Seguindo o alinhamento das normas brasileiras de preços de transferência (TP) ao padrão “arm’s length” pela Lei nº 14.596/23, o novo sistema de controle de operações entre partes relacionadas intragrupo traz tanto inovações como problemáticas da experiência internacional consigo. Um dos desafios impostos às multinacionais com operações cross-border consiste nas chamadas “opções realisticamante disponíveis” (ORD), conceito segundo o qual se exige um exercício hipotético de potenciais outras alternativas que estariam à disposição do contribuinte além da concreta transação que se efetivou. Isso porque, em um cenário entre partes independentes, as potenciais alternativas disponíveis seriam consideradas antes de se optar por uma determinada transação, de modo que a alternativa mais vantajosa seria escolhida pelas partes orientadas por um exclusivo racional econômico.

Por exemplo, em uma transação de mútuo intragrupo entre a controladora do grupo (mutuante) e sua subsidiária (mutuária), esse instituto demandaria analisar quais outras possibilidades a subsidiária poderia se valer para suprir a necessidade de capital, tais como ela mesmo emitir dívida e captar recursos no mercado de capitais ou, simplesmente, obter um empréstimo junto a uma parte não relacionada, como um banco. Além disso, o exercício se prolongaria para escrutinar não apenas a forma, mas também os detalhes da transação, de modo que as condições – prazo, taxa de juros e seu tipo, moeda, assunção de risco, entre outros – podem ser colocados à prova.

Do ponto de vista sistemático, é necessário diferenciar os distintos momentos de aplicação das ORDs dentro dos quatro passos da análise de TP, a saber, (i) delineamento da transação, (ii) reconhecimento, (iii) seleção e (iv) aplicação do método de TP mais apropriado.
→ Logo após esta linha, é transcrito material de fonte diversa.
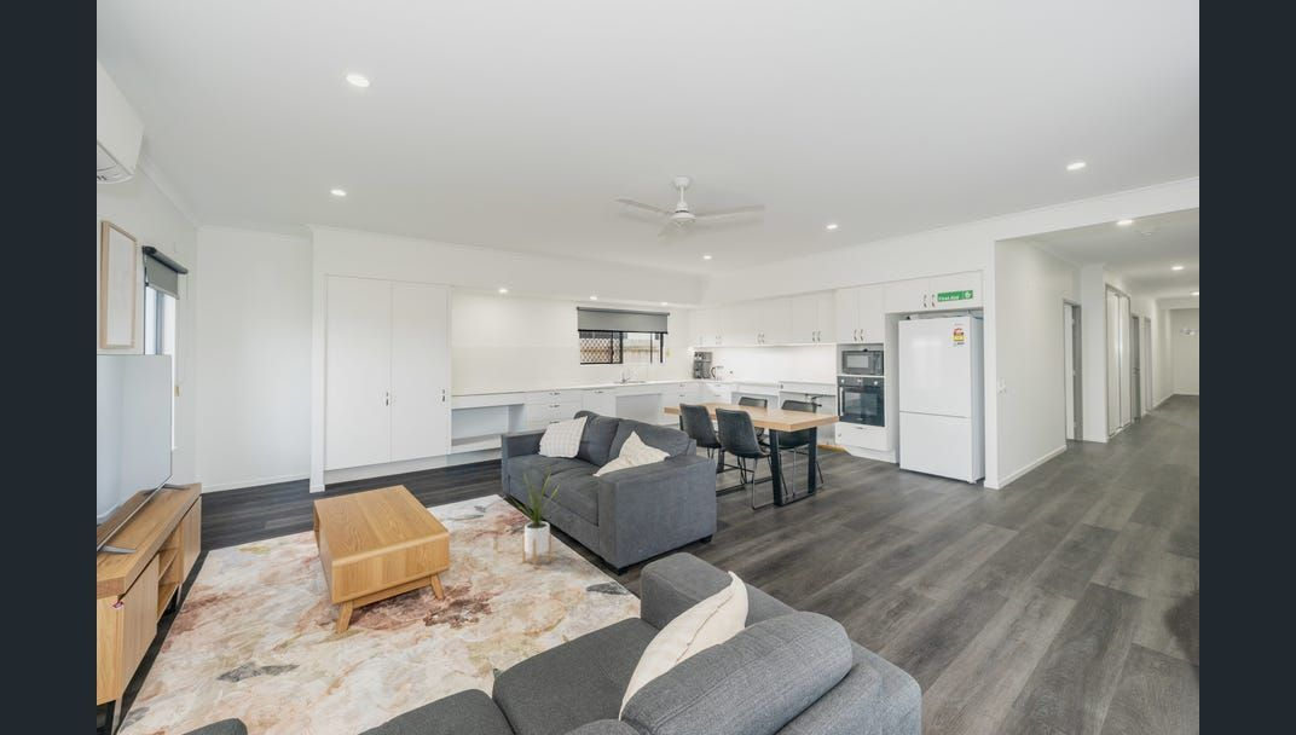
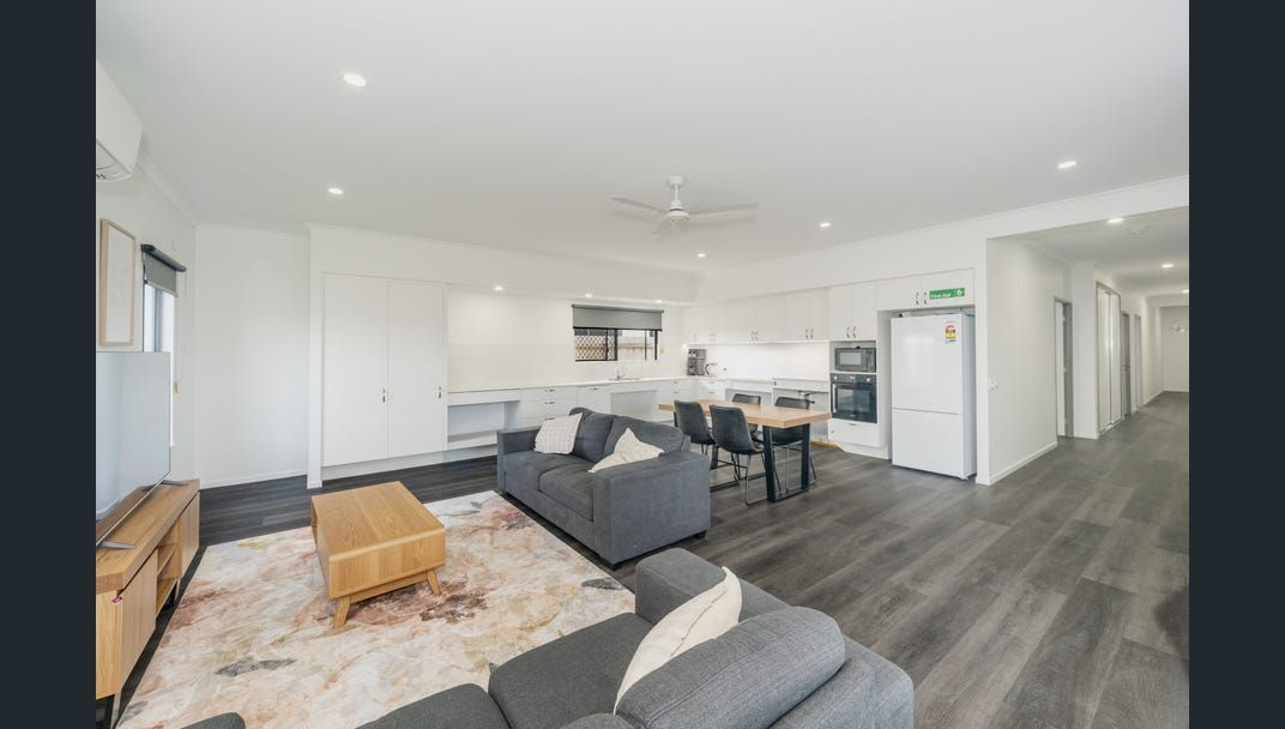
- house plant [511,465,562,569]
Justamente nos primeiros dois passos é que a consideração das ORDs ganha maior relevância.

Em relação ao delineamento da transação, seu objetivo é determinar as reais condições financeiras e comerciais da transação controlada, em uma busca de substância com base nas características economicamente relevantes: termos contratuais, análise das funções, ativos e riscos, características dos bens ou serviços, circunstâncias econômicas e estratégias de negócios. Com base nisso, é possível determinar as circunstâncias fáticas, permitindo a análise de comparabilidade com transações entre partes independentes e, dessa forma, determinar se a transação afinal é “arm’s length”.

As ORDs são um fator adicional a ser considerado no delineamento da transação incrementando a análise de comparabilidade, sobretudo para determinar as condições às quais partes independentes teriam se submetido em circunstâncias similares. Esse é o posicionamento da atual legislação brasileira no artigo 7°, parágrafo 1°, da Lei n° 14.596/23 e no artigo 10 da IN RFB n° 2.161/23.

A experiência internacional pode nos dar exemplos práticos da aplicação das ORDs no delineamento da transação. No caso australiano Chevron, a Corte considerou que um mútuo intragrupo em um cenário entre partes não relacionadas deveria ser ajustado para incluir a existência de uma garantia e, dessa forma, ajustar negativamente o valor da taxa de juros paga pela entidade australiana à entidade relacionada estadounidense.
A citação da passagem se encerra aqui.